Oumar Gadji Soumaila, directeur général du Fonds spécial pour l’environnement au Tchad, a affirmé que les investissements climatiques dans les zones touchées par les conflits représentaient souvent le seul soutien que reçoivent ces communautés. En prenant l’exemple des habitants du Bassin du Lac Tchad, il a fait remarquer que les financements climatiques étaient essentiels à leur survie face à une insécurité persistante.

Le Guichet d’action climatique, établi lors de la 16e reconstitution des ressources du Fonds africain de développement (FAD-16), est alimenté par les contributions de plusieurs pays, notamment l’Allemagne, le Royaume-Uni, les Pays-Bas, l’Irlande, la Suisse et la Norvège. Ce guichet se concentre sur le financement des pays à faible revenu, en situation de fragilité et vulnérables au changement climatique. Actuellement, 75 % des financements alloués par ce guichet sont consacrés à des projets d’adaptation, 15 % à l’atténuation, et 10 % à l’assistance technique. Il est à noter que, parmi les fonds destinés à des projets d’adaptation, 64 % ont été octroyés sous forme de dons, compte tenu de la situation délicate des pays bénéficiaires.

Sur le continent africain, plusieurs États avancent dans l’intégration de politiques liant climat et sécurité. Le Burkina Faso a déjà mis en place un cadre national à cet égard, et l’Autorité du Liptako-Gourma, qui regroupe le Burkina Faso, le Mali et le Niger, prévoit de développer une politique régionale d’ici fin 2026.

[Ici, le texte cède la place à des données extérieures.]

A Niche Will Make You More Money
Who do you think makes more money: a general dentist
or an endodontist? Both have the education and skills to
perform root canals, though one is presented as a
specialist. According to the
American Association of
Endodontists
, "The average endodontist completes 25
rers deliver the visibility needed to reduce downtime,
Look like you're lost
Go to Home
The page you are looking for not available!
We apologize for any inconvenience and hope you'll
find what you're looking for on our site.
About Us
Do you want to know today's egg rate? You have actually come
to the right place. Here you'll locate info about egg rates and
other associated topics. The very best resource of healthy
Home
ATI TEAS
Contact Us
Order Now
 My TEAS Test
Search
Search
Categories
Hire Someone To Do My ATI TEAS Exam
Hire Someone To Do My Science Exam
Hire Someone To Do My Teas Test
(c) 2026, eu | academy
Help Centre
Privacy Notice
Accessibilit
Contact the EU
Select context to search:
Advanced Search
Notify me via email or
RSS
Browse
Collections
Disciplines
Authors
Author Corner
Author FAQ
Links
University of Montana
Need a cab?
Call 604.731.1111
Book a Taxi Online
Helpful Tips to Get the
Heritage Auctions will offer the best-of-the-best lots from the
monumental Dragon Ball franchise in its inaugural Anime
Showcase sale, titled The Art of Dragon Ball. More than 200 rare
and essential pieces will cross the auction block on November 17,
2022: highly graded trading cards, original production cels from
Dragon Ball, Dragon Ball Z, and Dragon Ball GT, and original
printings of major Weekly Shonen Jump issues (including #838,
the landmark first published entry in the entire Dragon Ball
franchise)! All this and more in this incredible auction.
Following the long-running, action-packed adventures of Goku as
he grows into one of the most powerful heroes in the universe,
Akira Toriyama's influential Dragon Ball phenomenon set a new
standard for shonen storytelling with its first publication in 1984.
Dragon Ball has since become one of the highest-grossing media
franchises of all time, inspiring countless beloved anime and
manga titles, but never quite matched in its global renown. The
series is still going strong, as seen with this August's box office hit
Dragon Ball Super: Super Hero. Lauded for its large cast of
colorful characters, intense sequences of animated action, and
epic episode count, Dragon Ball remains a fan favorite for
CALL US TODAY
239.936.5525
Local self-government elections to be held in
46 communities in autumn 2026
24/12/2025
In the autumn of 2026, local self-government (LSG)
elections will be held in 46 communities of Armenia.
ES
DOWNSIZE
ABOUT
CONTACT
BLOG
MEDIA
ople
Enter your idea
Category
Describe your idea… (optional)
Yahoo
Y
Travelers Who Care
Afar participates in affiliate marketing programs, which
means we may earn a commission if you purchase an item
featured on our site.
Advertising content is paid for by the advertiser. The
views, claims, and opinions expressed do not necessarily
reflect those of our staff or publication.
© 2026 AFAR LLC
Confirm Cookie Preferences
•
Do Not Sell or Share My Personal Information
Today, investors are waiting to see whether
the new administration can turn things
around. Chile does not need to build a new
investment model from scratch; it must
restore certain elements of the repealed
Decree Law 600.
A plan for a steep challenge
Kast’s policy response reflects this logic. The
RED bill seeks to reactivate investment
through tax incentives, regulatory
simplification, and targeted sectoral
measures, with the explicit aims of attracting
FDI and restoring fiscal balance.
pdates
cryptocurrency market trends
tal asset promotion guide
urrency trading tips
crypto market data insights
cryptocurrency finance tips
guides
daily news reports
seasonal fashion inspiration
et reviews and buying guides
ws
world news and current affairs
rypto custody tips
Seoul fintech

Les discussions tenues lors de la COP 30 ont apporté un nouveau souffle aux initiatives de coopération. La Mauritanie a, par exemple, exprimé sa volonté de rejoindre la plateforme de la sécurité climatique. De leur côté, des pays tels que l’Allemagne, l’Italie et la Croatie ont également confirmé leurs contributions au Mécanisme des Nations unies pour la sécurité climatique, afin de soutenir les États confrontés à des crises simultanées sur le plan sécuritaire et climatique.

Cet événement a mis en lumière les efforts nécessaires pour relier les mécanismes de financement climatique mondiaux aux besoins locaux, soulignant ainsi l’importance d’une action collective pour rendre le financement climatique plus accessible et équitable dans les contextes fragiles. Les plateformes nationales ont été mises en avant comme des éléments clés pour l’implémentation de ces initiatives.

Par ailleurs, le CSM, initiative conjointe du Département des affaires politiques et de la consolidation de la paix des Nations unies, du Programme des Nations unies pour le développement (PNUD), du Programme des Nations unies pour l’environnement (PNUE) et du Département des opérations de paix de l’ONU, œuvre à renforcer la capacité de l’Organisation et de ses partenaires à étudier les interactions entre le changement climatique, la paix et la sécurité, tout en développant des stratégies de réponse adaptées.

L’engagement du Groupe de la BAfD et des autres acteurs internationaux à aborder ces questions de manière intégrée est crucial pour améliorer la résilience des pays fragiles, tout en tenant compte des défis croissants posés par le changement climatique et l’instabilité sécuritaire.